REQUIREMENT
List every "see" reference number that appears in parentheses in the text about California Steel's steel slab exclusion dispute.

TEXT SECTION

The Court of International Trade previously attempted to mediate between Commerce and California Steel, but that attempt broke down around February (see 2402050019). CIT had ordered the mediation as part of a 2021 remand requested by the U.S. that California Steel opposed as “unconscionable,” citing its lack of specificity and the impact a continuing delay would have on the company’s operations (see 2108170072).

Commerce returned with a new ruling Feb. 9, but the results were the same (see 2402090057). The importer’s 193 requests for exclusions were all denied, Commerce’s Bureau of Industry and Security finding that there were “no overriding national security concerns” that would require they be granted.

BIS also said that the steel slabs California Steel sought to import were available “in a sufficient and reasonably available amount” domestically because U.S. Steel had certified it could produce them. The bureau said that California Steel didn't make any rebuttal claims about U.S. Steel’s capacity.

“CSI uses the slab it requires to manufacture downstream products such as coil and pipe which it then sells in competition with U.S. Steel and other integrated mills,” California Steel said. “Given that, it is not surprising that U.S. Steel has no interest in helping CSI when the company is in a jam and needs slab.”

California Steel also pushed back on U.S. Steel’s ability to supply it, saying that the factual record shows the producer will need the slab it produces for its own products. And U.S. Steel’s total slab sales to all purchasers in 2018 was “nowhere near” the amount California Steel alone would need in a given year, it said.

Commerce has chosen to “just accept whatever U.S. Steel says as a basis for denying exclusion requests” in other instances, too, it said. It pointed out that CIT recently remanded, for failure to consider certain evidence, the denial of another Section 232 exclusion request by the importer Seneca Food “because, as it has in this case, Commerce simply relied on U.S. Steel’s certification to the exclusion of contrary evidence” (see 2310180052).

Upon the remand, BIS continued to deny that importer’s exclusion requests, too (see 2404020047).

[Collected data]
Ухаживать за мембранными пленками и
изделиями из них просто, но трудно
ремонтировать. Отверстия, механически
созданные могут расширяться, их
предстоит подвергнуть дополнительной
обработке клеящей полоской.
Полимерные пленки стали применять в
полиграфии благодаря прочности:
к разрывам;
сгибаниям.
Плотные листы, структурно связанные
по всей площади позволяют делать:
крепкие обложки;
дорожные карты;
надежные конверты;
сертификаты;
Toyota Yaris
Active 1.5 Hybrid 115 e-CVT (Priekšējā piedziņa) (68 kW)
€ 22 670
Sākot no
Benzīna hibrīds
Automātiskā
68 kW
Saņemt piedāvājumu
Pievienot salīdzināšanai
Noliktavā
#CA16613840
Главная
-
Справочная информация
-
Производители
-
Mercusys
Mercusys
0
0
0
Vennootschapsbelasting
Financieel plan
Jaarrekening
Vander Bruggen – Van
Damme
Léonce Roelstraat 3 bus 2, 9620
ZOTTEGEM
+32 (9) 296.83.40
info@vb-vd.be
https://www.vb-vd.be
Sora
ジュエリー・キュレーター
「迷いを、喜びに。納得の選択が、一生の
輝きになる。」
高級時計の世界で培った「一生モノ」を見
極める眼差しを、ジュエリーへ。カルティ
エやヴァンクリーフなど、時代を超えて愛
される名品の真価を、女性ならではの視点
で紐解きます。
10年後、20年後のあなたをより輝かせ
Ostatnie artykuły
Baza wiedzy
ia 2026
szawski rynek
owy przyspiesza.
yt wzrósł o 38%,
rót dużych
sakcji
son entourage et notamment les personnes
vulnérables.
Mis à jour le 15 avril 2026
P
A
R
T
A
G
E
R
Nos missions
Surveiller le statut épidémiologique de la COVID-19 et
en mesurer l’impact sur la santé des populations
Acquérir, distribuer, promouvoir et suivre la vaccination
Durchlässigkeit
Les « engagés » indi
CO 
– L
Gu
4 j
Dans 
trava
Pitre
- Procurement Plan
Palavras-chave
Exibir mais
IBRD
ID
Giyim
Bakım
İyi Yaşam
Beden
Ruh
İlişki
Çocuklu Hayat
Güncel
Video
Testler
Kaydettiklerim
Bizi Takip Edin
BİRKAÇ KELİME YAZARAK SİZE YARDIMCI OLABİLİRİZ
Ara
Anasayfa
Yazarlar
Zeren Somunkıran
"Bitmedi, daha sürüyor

RESPONSE
2402050019
2108170072
2402090057
2310180052
2404020047